A very happy New Year to all of you. I can’t believe it’s been seven and a half years doing this column. Time flies! Here’s an abbreviated update for the diehards who are not on vacation and will be at the switch this week. The Fed handed you a Christmas present and traders took full advantage as the Nasdaq rose well beyond the 4100 Fibonacci level. Now we are looking at the secondary high in July 2000 at 4289. The index has only been above this level once in history.
I have that chart for you below. We are looking at the secondary high from April 1930. That was Herbert Hoover’s Happy Days Are Here Again rally. The following is an excerpt from our Short Term Updates, and those of you who’ve never subscribed can see what you are missing. Not only do we stay on top of the near term action, we are stock market historians as well.
What is similar about these charts? From the 1932 and 2002 bottoms, the next rally took five years, and that’s where the similarity ends. After five years in 1937, they never had a crisis that went to a new low, which happened in the Dow and SPX this time around. But those of you who have studied this period know the 1937-38 bear was called Great Depression II. It was brutal and sentiment was worse.
Part of the problem was they had a guy named Hitler threatening all of Europe.

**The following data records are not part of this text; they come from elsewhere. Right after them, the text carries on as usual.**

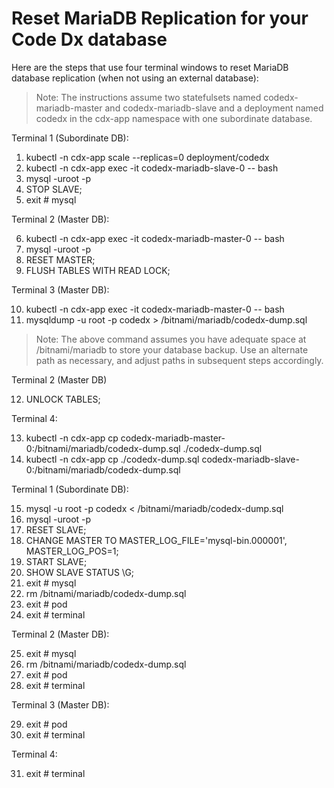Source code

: # Reset MariaDB Replication for your Code Dx database

Here are the steps that use four terminal windows to reset MariaDB database replication (when not using an external database):

>Note: The instructions assume two statefulsets named codedx-mariadb-master and codedx-mariadb-slave and a deployment named codedx in the cdx-app namespace with one subordinate database. 

Terminal 1 (Subordinate DB):

1.	kubectl -n cdx-app scale --replicas=0 deployment/codedx
2.	kubectl -n cdx-app exec -it codedx-mariadb-slave-0 -- bash
3.	mysql -uroot -p
4.	STOP SLAVE;
5.	exit # mysql

Terminal 2 (Master DB):

6.	kubectl -n cdx-app exec -it codedx-mariadb-master-0 -- bash
7.	mysql -uroot -p
8.	RESET MASTER;
9.	FLUSH TABLES WITH READ LOCK;

Terminal 3 (Master DB):

10.	kubectl -n cdx-app exec -it codedx-mariadb-master-0 -- bash
11.	mysqldump -u root -p codedx > /bitnami/mariadb/codedx-dump.sql

>Note: The above command assumes you have adequate space at /bitnami/mariadb to store your database backup. Use an alternate path as necessary, and adjust paths in subsequent steps accordingly.

Terminal 2 (Master DB)

12.	UNLOCK TABLES;

Terminal 4:

13.	kubectl -n cdx-app cp codedx-mariadb-master-0:/bitnami/mariadb/codedx-dump.sql ./codedx-dump.sql
14.	kubectl -n cdx-app cp ./codedx-dump.sql codedx-mariadb-slave-0:/bitnami/mariadb/codedx-dump.sql

Terminal 1 (Subordinate DB):

15.	mysql -u root -p codedx < /bitnami/mariadb/codedx-dump.sql
16.	mysql -uroot -p
17.	RESET SLAVE;
18.	CHANGE MASTER TO MASTER_LOG_FILE='mysql-bin.000001', MASTER_LOG_POS=1;
19.	START SLAVE;
20.	SHOW SLAVE STATUS \G;
21.	exit # mysql
22.	rm /bitnami/mariadb/codedx-dump.sql
23.	exit # pod
24.	exit # terminal

Terminal 2 (Master DB):

25.	exit # mysql
26.	rm /bitnami/mariadb/codedx-dump.sql
27.	exit # pod
28.	exit # terminal

Terminal 3 (Master DB):

29.	exit # pod
30.	exit # terminal

Terminal 4:

31.	exit # terminal

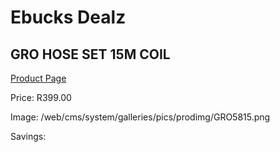 
# Ebucks Dealz
## GRO HOSE SET 15M COIL
[Product Page](https://www.ebucks.com/web/shop/productSelected.do?prodId=1234788509&catId=714965764)

Price: R399.00

Image: /web/cms/system/galleries/pics/prodimg/GRO5815.png

Savings: 


	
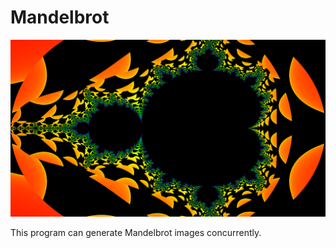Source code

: # Mandelbrot

![Generated Mandelbrot Image](./docs/mandelbrot.png)

This program can generate Mandelbrot images concurrently.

That 1937-42 period, which was a brutal bear, produced a World War. That’s the difference. Here instead of a World War we had the financial crisis which we can say was worse than the Internet bear. But picking up the pieces, the acceleration was much quicker to retest the secondary high of 1930, which is the point of this exercise.
Part of the reason for that is they understand stimulus today much better than in the 1940s. In those days, stimulus was a war. I’m not kidding about that. If you study John Loftus’ work, you’ll see all the back room dirty business that developed between the Americans, Saudis and Nazis. Then of course you had Hitler who sold German industry on the idea that the cure for inflation was concentration camps. I’m not kidding about this either. Hitler had a slightly different view of stimulus than we do. He returned the Reich to full employment by kicking the Jews out of the economy. The German people were also taxed for an autobahn that was never finished, and the money was never returned. We obviously had to fight our enemies in this war, but there was no such thing as stimulating an economy in those days the way Bernanke did it now.

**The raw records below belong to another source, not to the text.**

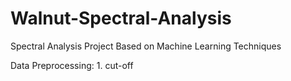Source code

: # Walnut-Spectral-Analysis
Spectral Analysis Project Based on Machine Learning Techniques

Data Preprocessing: 1. cut-off
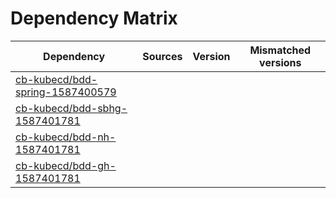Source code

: # Dependency Matrix

Dependency | Sources | Version | Mismatched versions
---------- | ------- | ------- | -------------------
[cb-kubecd/bdd-spring-1587400579](https://github.com/cb-kubecd/bdd-spring-1587400579.git) |  | []() | 
[cb-kubecd/bdd-sbhg-1587401781](https://github.com/cb-kubecd/bdd-sbhg-1587401781.git) |  | []() | 
[cb-kubecd/bdd-nh-1587401781](https://github.com/cb-kubecd/bdd-nh-1587401781.git) |  | []() | 
[cb-kubecd/bdd-gh-1587401781](https://github.com/cb-kubecd/bdd-gh-1587401781.git) |  | []() | 
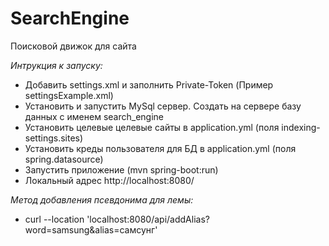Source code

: # SearchEngine
Поисковой движок для сайта

*Интрукция к запуску:* 
- Добавить settings.xml и заполнить Private-Token (Пример settingsExample.xml)
- Установить и запустить MySql сервер. Создать на сервере базу данных с именем search_engine
- Установить целевые целевые сайты в application.yml (поля indexing-settings.sites)
- Установить креды пользователя для БД в application.yml (поля spring.datasource)
- Запустить приложение (mvn spring-boot:run)
- Локальный адрес http://localhost:8080/

*Метод добавления псевдонима для лемы:*
- curl --location 'localhost:8080/api/addAlias?word=samsung&alias=самсунг'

Of course, in a Time magazine article in 1942, the market bottomed near a point in history when a report came out that Hitler maxed out his industrial production just as the United States was about 30%-35% of capacity. That’s really how we won World War II. Why are we talking about this today? I’m trying to give you a perspective on how we could possibly be near the secondary high of the Nasdaq 13 years out when it took the Dow 25 years to get there. Just remember 1942 at 10 years off the bottom was a retest of the bottom and 1945 at 13 years out was the atom bomb.